• Alıntılanan metin:
Göçmen Mülteci Dayanışma Ağı, 20 Kasım Dünya Çocuk Hakları Günü dolayısıyla Şişhane Maydanı’nda basın açıklaması yaptı.
“Göçmen mülteci çocuklara yönelik hak ihlallerini durdurun” pankartın açıldığı eylemde, Birleşmiş Milletler (BM) Çocuk Hakları Sözleşmesi’ne vurgu yapıldı.
Kürtçe ve Türkçe yapılan açıklamanın Türkçesini yapan Hamza Şamil Çelik, okudu.
Çelik, Çocuk Hakları Günü’nün tarihçesine değindi. Birleşmiş Milletler Çocuk Hakları Sözleşmesi’nin 1989 yılında kabul edilmesiyle “çocuk haklarının yasalarda tanındığını” ve bugünün “Dünya Çocuk Hakları Günü” olarak kabul edildiğini söyledi.
BM Çocuk Hakları Sözleşmesi’nin 197 ülkenin onayıyla “en fazla imza atılmış” insan hakları belgesi olduğunu vurgulayan Çelik, çocuk hakları içinde göçmen çocukların yaşadıkları travmalar nedeniyle haklarının daha fazla önem kazandığını” belirtti.

• Gösterilen kayıtlar:
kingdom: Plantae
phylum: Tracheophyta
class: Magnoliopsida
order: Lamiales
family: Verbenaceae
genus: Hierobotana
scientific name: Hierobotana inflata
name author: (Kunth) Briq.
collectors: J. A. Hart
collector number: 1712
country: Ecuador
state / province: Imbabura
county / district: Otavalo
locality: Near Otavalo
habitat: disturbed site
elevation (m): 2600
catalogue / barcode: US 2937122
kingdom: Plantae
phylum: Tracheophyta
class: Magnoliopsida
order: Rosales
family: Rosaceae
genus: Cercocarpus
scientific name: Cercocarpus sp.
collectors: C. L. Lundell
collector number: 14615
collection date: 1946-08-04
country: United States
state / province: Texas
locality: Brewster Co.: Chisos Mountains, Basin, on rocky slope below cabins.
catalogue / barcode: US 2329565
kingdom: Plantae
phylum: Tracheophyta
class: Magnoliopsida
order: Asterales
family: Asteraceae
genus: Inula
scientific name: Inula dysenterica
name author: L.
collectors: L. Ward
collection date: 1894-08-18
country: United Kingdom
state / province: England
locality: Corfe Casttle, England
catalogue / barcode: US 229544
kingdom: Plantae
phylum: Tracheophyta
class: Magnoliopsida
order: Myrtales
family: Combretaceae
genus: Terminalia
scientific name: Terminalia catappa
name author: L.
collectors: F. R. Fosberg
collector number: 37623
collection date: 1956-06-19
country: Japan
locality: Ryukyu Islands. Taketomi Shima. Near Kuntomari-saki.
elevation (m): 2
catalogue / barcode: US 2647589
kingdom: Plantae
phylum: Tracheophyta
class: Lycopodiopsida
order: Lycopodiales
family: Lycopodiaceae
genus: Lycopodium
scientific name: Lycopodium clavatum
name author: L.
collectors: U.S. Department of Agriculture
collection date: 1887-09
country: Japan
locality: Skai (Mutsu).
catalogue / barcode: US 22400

• Alıştırma hedefi: Çocuk Hakları Günü basın açıklamasını anlatan metne göre Birleşmiş Milletler Çocuk Hakları Sözleşmesi hangi yıl kabul edilmiştir?

• Alıştırma yanıtı: 1989 yılında kabul edilmiştir.